Bene, si dirà. Sì, se però non si ripetono gli sbagli commessi nel passato in occasione di provvedimenti di clemenza. E, soprattutto, se si evita l’errore capitale di non capire che non ci può essere iniziativa svuota carceri giusta senza una contemporanea riforma complessiva della giustizia. Anzi, senza capire che solo una riforma vera può ridurre in modo strutturale il numero dei carcerati. Perché se è vero, come purtroppo è vero, che quasi la metà dell’attuale popolazione carceraria – per la precisione il 41,2 per cento – è in attesa di giudizio, è facile capire che è solo cancellando questa mostruosità della reclusione preventiva che si può combattere in modo serio e duraturo l’affollamento. Imputati in detenzione preventiva che avrebbero diritto a un processo rapido, che invece dura anni, e che potrebbero essere liberati su cauzione, se solo s’introducesse nel nostro ordinamento lo strumento della cauzione, salvo i casi di reale pericolosità. Nello stesso tempo, invece, gli imputati realmente pericolosi vengono liberati perché la giustizia è incapace di giudicarli in tempi ragionevoli.
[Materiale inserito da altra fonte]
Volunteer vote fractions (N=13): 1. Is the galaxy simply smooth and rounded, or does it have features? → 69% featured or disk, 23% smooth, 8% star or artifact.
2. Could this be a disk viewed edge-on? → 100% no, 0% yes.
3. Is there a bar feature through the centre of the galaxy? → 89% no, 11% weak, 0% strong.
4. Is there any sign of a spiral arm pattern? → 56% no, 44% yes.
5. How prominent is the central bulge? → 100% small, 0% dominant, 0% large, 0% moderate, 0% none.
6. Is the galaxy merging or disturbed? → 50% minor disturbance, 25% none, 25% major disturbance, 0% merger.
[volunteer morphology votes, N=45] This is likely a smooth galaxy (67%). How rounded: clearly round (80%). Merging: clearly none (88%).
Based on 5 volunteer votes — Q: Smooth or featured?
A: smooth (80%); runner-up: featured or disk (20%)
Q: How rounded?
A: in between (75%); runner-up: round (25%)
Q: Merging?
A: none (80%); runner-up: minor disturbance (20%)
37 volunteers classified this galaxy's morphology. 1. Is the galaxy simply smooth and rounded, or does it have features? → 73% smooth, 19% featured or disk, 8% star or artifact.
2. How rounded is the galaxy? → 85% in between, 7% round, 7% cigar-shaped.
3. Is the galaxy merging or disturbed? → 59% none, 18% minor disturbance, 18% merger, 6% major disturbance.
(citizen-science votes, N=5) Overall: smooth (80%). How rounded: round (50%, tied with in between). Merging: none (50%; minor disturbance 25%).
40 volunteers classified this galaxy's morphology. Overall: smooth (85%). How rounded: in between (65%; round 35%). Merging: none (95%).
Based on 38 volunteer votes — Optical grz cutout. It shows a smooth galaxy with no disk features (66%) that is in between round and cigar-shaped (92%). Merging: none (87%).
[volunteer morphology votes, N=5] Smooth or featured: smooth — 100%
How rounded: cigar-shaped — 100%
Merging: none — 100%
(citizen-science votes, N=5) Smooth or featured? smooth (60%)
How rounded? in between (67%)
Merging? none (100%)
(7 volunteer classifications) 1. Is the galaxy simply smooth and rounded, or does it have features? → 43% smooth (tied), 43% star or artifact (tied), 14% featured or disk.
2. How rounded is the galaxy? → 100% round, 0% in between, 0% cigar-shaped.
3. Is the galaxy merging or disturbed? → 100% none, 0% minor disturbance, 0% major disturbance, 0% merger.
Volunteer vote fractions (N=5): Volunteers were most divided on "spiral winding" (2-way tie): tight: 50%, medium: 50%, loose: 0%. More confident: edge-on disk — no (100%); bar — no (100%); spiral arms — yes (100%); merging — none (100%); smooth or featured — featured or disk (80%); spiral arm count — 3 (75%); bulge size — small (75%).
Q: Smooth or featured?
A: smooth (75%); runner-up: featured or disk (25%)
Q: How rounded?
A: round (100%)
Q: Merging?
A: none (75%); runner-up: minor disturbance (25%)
Insomma, tolta la folla di chi sconta una pena che non gli è mai stata comminata, il problema sarebbe risolto. E a quel punto l’amnistia – non l’indulto, che già nel 2006 ha dato cattiva prova – è necessaria non per le carceri, bensì per salvare la riforma dalle macerie dello spaventoso arretrato che concorre a rendere ingiusta la nostra giustizia. Ma questo presuppone che la riforma sia stata fatta, o quantomeno che marci parallelamente.
Cosa può fare la magistratura
Proprio per questo è ora che la questione giustizia sia posta all’attenzione della politica da imprenditori e lavoratori. Se Confindustria e sindacati s’impegnassero a premere perché il governo inserisca la riforma nell’agenda delle cose prioritarie da fare, derubricando l’equivalenza giustizia=Berlusconi, forse tutto cambierebbe. D’altra parte, la necessità di considerare il sistema giudiziario come uno dei fattori cruciali della competitività di un sistema-paese, e di conseguenza rendere il nostro maggiormente efficiente, è cosa sempre più avvertita dagli imprenditori. Non solo per il carico economico che devono sopportare ma, soprattutto, per il fatto che il cattivo funzionamento della giustizia costituisce un grosso ostacolo che allontana gli investitori stranieri dall’Italia.
Certo, molto aiuterebbe se in seno alla magistratura emergesse quella corrente di pensiero – finora rimasta underground, ma molto più diffusa di quanto non si creda – che considera un errore, per la categoria e per la giustizia, il prevalere di quell’anima movimentista e giacobina che ha voluto ingaggiare una battaglia contro il potere legislativo e contro l’esecutivo, teorizzando il principio della giurisprudenza evolutiva con funzione latamente legislativa. Un’evoluzione, culturale prima ancora che pratica, che a sua aiuterebbe il potere politico a rendersi forte, riformatore, illuminato, liberale e lungimirante. Cioè le qualità che occorrono a una classe politica e a un ceto di governo per fare ciò che in vent’anni nessuno è stato capace di fare.